Ein anderer Mitarbeiter einer internationalen NGO, der nicht genannt werden wollte, sagte, Cleverly habe die Beziehung der Insel zu Migranten missverstanden. "In der Geschichte von Lampedusa geht es um Migration. Wir sind Migranten, wir heißen Migranten willkommen. Wir halten es nicht für richtig oder fair, sie nach Afrika zu schicken", sagten sie.
Geschickt flog er mit dem Hubschrauber auf die Insel und machte eine zweieinhalbstündige Tour durch ein Polizeiboot und die leeren Hafteinrichtungen, in denen Neuankömmlinge untergebracht waren. Seine Botschaft war einfach: Italien ist wie Großbritannien ein begehrtes Ziel für Migranten, und beide Regierungen entwickeln innovative Maßnahmen, um die Boote zu stoppen.

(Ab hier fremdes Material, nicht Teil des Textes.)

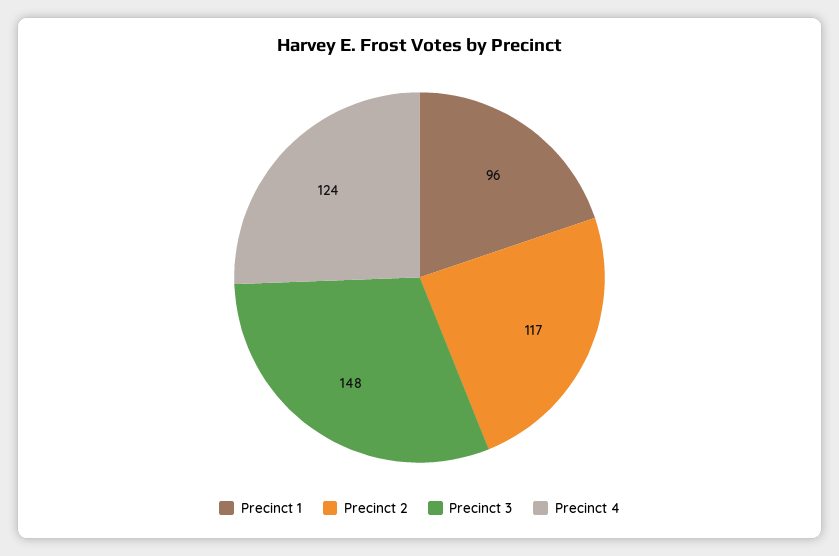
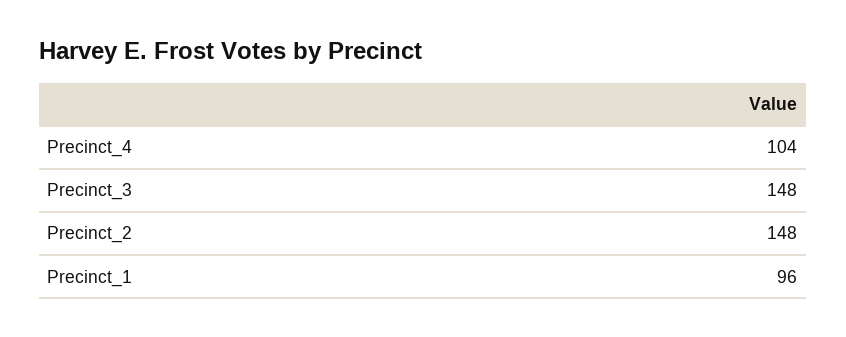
Precinct 2: 117 -> 148
Precinct 4: 124 -> 104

Überall auf der Insel sind Symbole der Migration verstreut. Er sah geschickt die zerschmetterten Überreste der Migrantenboote, die es geschafft hatten, in Werften gestapelt oder in Häfen dem Rosten überlassen. Mit Blick auf den Haupthafen der Insel zeigt ein Wandgemälde mit dem Titel "Rise Up Together" zwei sich umarmende Frauen, eine gebürtige Lampedusaerin und eine neu angekommene Migrantin mit Schwimmweste.

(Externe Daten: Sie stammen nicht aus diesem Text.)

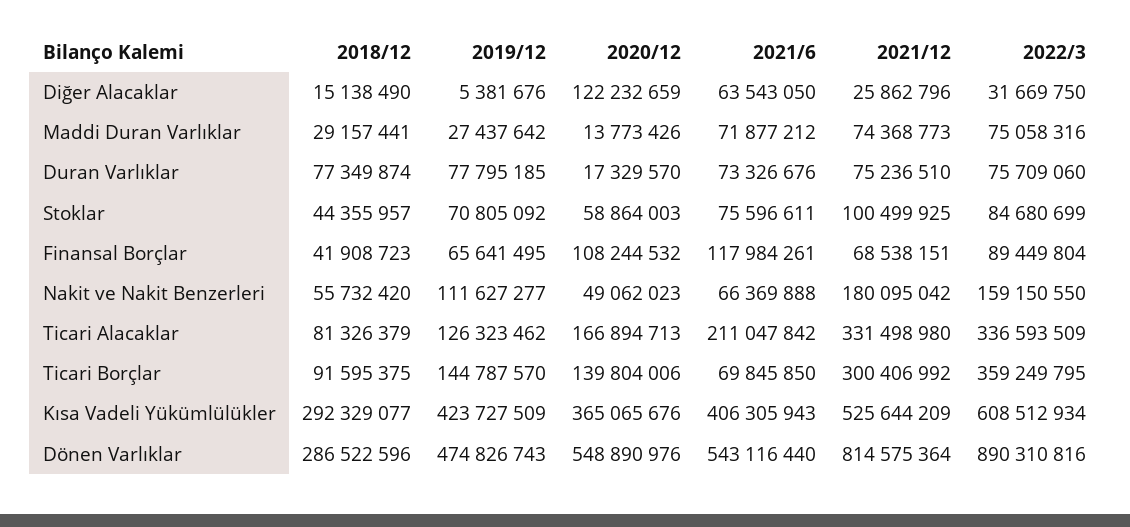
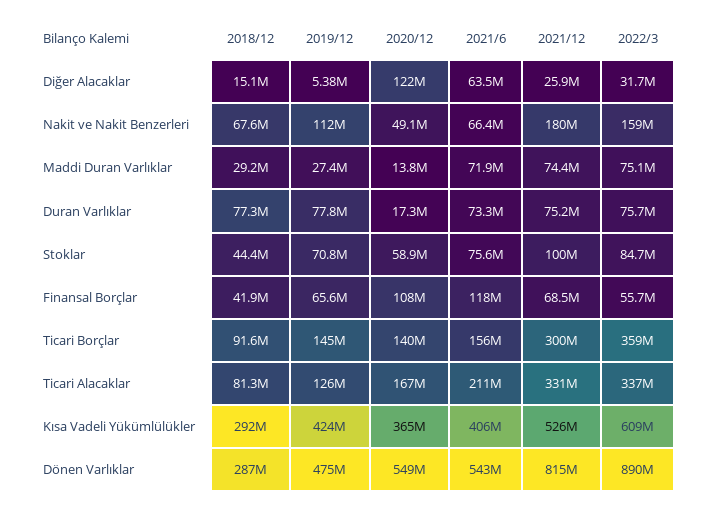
2022/3, Finansal Borçlar: 89449804 -> 55700000
2018/12, Nakit ve Nakit Benzerleri: 55732420 -> 67600000
2021/6, Ticari Borçlar: 69845850 -> 156000000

Die Zahl der Einwohner von Lampedusa steigt im Sommer stark an, wenn zu den Fluchtsuchenden nach Europa auch Urlauber vom italienischen Festland und von Sizilien stoßen. Da sich die italienische Regierung jedoch zunehmend auf die Insel als Einreisepunkt für Migranten konzentrierte, verschärfte sie während der Covid-Krise die Sicherheitsvorkehrungen und versuchte, Migranten unsichtbar zu machen, sagten Mitarbeiter der Wohltätigkeitsorganisation.
Emma Conti, humanitäre Mitarbeiterin der Hilfsorganisation Mediterranean Hope, die von protestantischen Kirchen in Italien gegründet wurde, sagte, Migranten hätten sich früher unter die Einheimischen gemischt. "Früher vermischten sich Inselbewohner und Migranten. Einer der wenigen Orte, an denen sie sich jetzt auf Lampedusa treffen könnten, ist der Friedhof, wenn sie ihre Toten begraben", sagte sie.

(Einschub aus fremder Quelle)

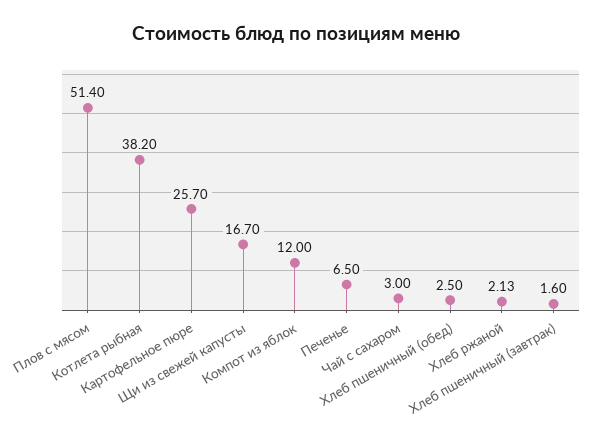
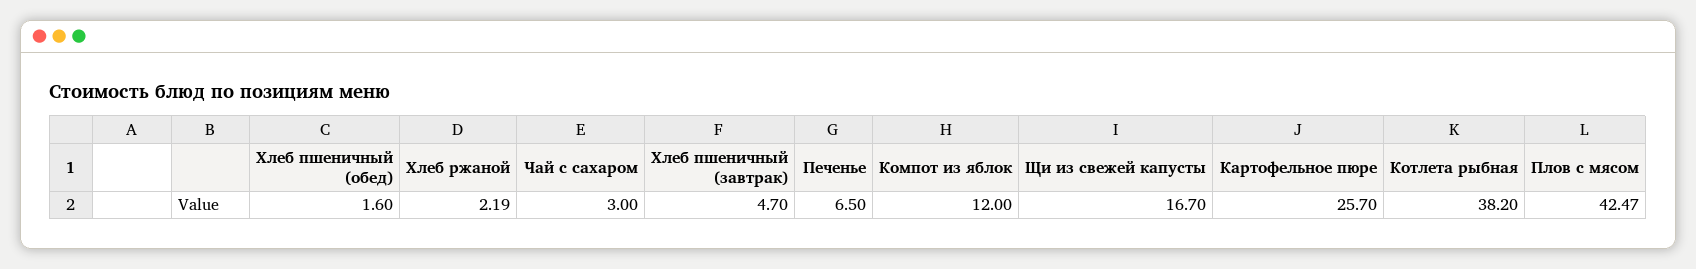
Плов с мясом: 51.4 -> 42.47
Хлеб пшеничный (обед): 2.5 -> 1.6
Хлеб ржаной: 2.13 -> 2.19
Хлеб пшеничный (завтрак): 1.6 -> 4.7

Die Behandlung von Einwanderern in ganz Europa werde immer härter, aber die Zahl der Neuankömmlinge steige weiter, weil es nicht genügend sichere und legale Wege für die Einreise nach Europa gebe, sagte Conti. "Was wir sehen, sind die Folgen der Migrationspolitik. Dies ist die Politik der italienischen Regierungen, aber auch in ganz Europa. Wenn wir verhindern wollen, dass Menschen mit Booten ankommen, müssen wir ihnen andere Routen anbieten. Ohne das werden sie weiterhin kommen und wir werden weiterhin Tragödien erleben." Sie fügte hinzu: "Regierungen verurteilen Todesfälle auf See, tun aber nicht genug, um sie zu verhindern."